So we're looking for the coefficients $\beta_0, \beta_1$ such that we minimize $\sum_{i=1}^n\epsilon_i^2$ in $$Y_i = \beta_0 + \beta_1X_i + \epsilon_i$$ Meaning, $\beta_0$ and $\beta_1$ such that $$\sum_{i=1}^n\epsilon_i^2 = \sum_{i=1}^n\big(Y_i - \beta_0 - \beta_1X_i \big)^2$$ is minimal. We do that by solving a system of equations that we get by equating the partial derivatives with zero: $$\frac{d}{d\beta_0}\sum_{i=1}^n\big(Y_i - \beta_0 - \beta_1X_i \big)^2 = 0$$ $$\frac{d}{d\beta_1}\sum_{i=1}^n\big(Y_i - \beta_0 - \beta_1X_i \big)^2 = 0$$ This gives us two equations: $$-2\sum_{i=1}^n\big(Y_i-\beta_1X_i - \beta_0\big) = 0$$ $$-2\sum_{i=1}^nX_i\big(Y_i-\beta_1X_i - \beta_0\big) = 0$$ which further reduce to $$\sum_{i=1}^nY_i - \beta_1\sum_{i=1}^nX_i - n\beta_0 = 0$$ $$\sum_{i=1}^nX_iY_i - \beta_1\sum_{i=1}^nX_i^2 - \beta_0\sum_{i=1}^nX_i = 0$$ And I have managed to solve this system myself and I got the following solution for $\beta_1$:
$$\beta_1 = \frac{\sum_{i=1}^nX_iY_i - n\bar{X_n}\bar{Y_n}}{\sum_{i=1}^nX_i^2 - n\bar{X_n}^2}$$ This solution matches with the solution given in my textbook. However, my textbook also adds one more equality for which it gives no explanation. So the textbook version of the final solution is this: $$\beta_1 = \frac{\sum_{i=1}^nX_iY_i - n\bar{X_n}\bar{Y_n}}{\sum_{i=1}^nX_i^2 - n\bar{X_n}^2} = \frac{\sum_{i=1}^n(X_i-\bar{X_n})(Y_i-\bar{Y_n})}{\sum_{i=1}^n(X_i-\bar{X_n})^2}$$ At first I thought, since they showed no work, it must be very simple to derive the RHS from the LHS. It may be.

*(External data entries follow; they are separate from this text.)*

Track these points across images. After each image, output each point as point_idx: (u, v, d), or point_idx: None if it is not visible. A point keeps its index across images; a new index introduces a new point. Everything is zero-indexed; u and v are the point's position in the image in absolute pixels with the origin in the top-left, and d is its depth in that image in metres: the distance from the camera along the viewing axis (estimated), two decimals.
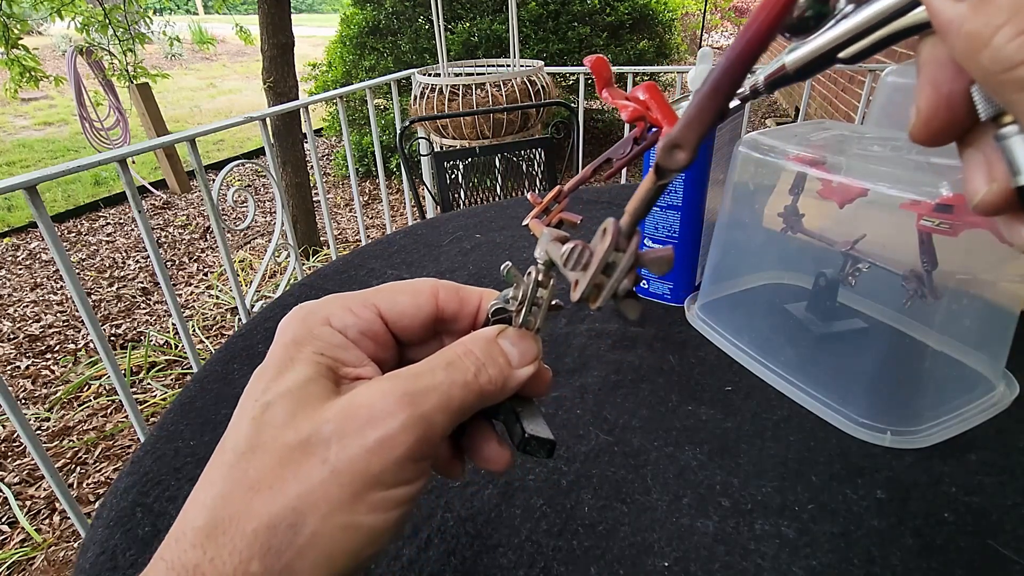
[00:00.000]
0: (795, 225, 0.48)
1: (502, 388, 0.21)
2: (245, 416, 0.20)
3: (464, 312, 0.24)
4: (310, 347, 0.20)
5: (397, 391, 0.19)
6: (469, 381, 0.20)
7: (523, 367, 0.21)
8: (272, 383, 0.20)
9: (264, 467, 0.18)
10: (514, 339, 0.22)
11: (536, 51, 3.57)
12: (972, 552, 0.33)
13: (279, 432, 0.19)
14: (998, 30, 0.12)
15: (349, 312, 0.22)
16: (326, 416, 0.18)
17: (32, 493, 1.58)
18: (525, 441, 0.21)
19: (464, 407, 0.20)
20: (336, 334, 0.21)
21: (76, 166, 1.09)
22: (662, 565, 0.33)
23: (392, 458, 0.18)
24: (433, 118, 1.87)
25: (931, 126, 0.15)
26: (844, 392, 0.44)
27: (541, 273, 0.21)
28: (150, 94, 3.75)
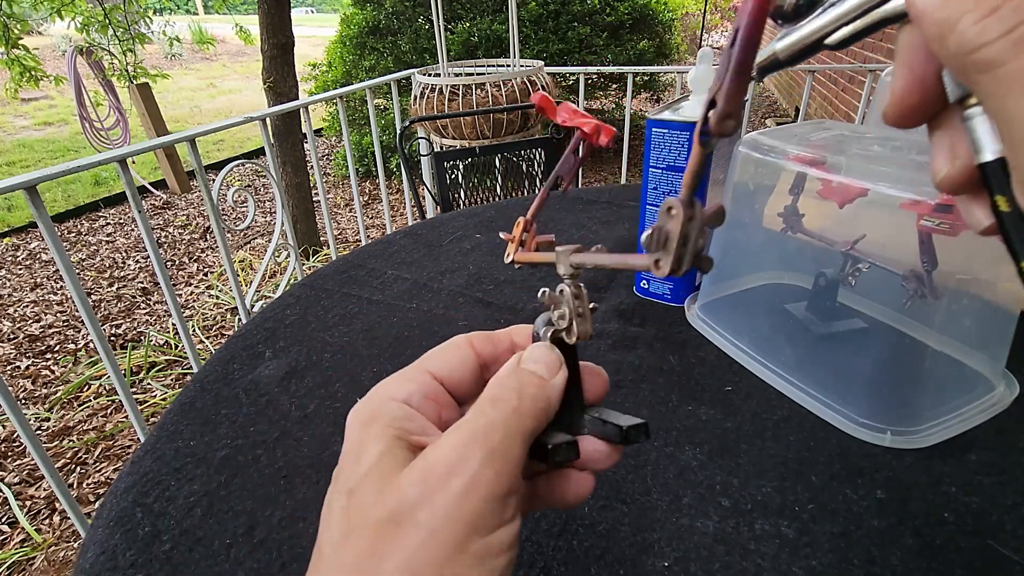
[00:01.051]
0: (795, 225, 0.48)
1: (547, 403, 0.21)
2: (333, 510, 0.20)
3: (499, 353, 0.25)
4: (378, 424, 0.21)
5: (464, 437, 0.19)
6: (517, 407, 0.20)
7: (554, 376, 0.22)
8: (352, 470, 0.20)
9: (360, 549, 0.18)
10: (534, 357, 0.23)
11: (536, 51, 3.57)
12: (972, 552, 0.33)
13: (368, 512, 0.19)
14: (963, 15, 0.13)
15: (406, 381, 0.23)
16: (408, 482, 0.19)
17: (32, 493, 1.58)
18: (625, 434, 0.22)
19: (525, 433, 0.20)
20: (400, 405, 0.22)
21: (76, 166, 1.09)
22: (662, 565, 0.33)
23: (480, 499, 0.18)
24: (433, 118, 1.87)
25: (903, 106, 0.16)
26: (844, 392, 0.44)
27: (573, 286, 0.23)
28: (150, 94, 3.75)
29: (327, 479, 0.41)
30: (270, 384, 0.51)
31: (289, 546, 0.36)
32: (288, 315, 0.62)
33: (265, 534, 0.37)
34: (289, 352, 0.55)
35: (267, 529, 0.37)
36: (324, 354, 0.55)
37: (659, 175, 0.55)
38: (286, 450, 0.43)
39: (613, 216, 0.83)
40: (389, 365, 0.53)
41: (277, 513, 0.38)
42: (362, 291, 0.66)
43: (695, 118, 0.52)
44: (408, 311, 0.61)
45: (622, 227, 0.78)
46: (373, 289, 0.66)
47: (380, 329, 0.58)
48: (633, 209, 0.85)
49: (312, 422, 0.46)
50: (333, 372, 0.52)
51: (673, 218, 0.17)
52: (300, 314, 0.62)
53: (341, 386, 0.50)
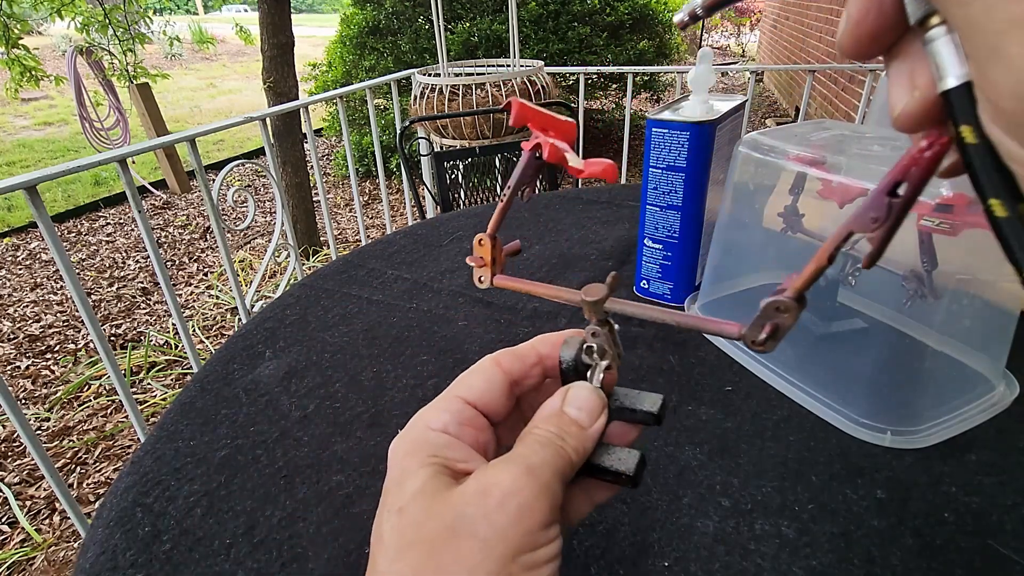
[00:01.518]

But I've tried it for a while now and I just can't seem to do it. Tried rewriting the sample means as averages and all kinds of stuff but I either get right back where I started or the expression gets too complicated so I have to start all over again.
Any ideas? Thanks.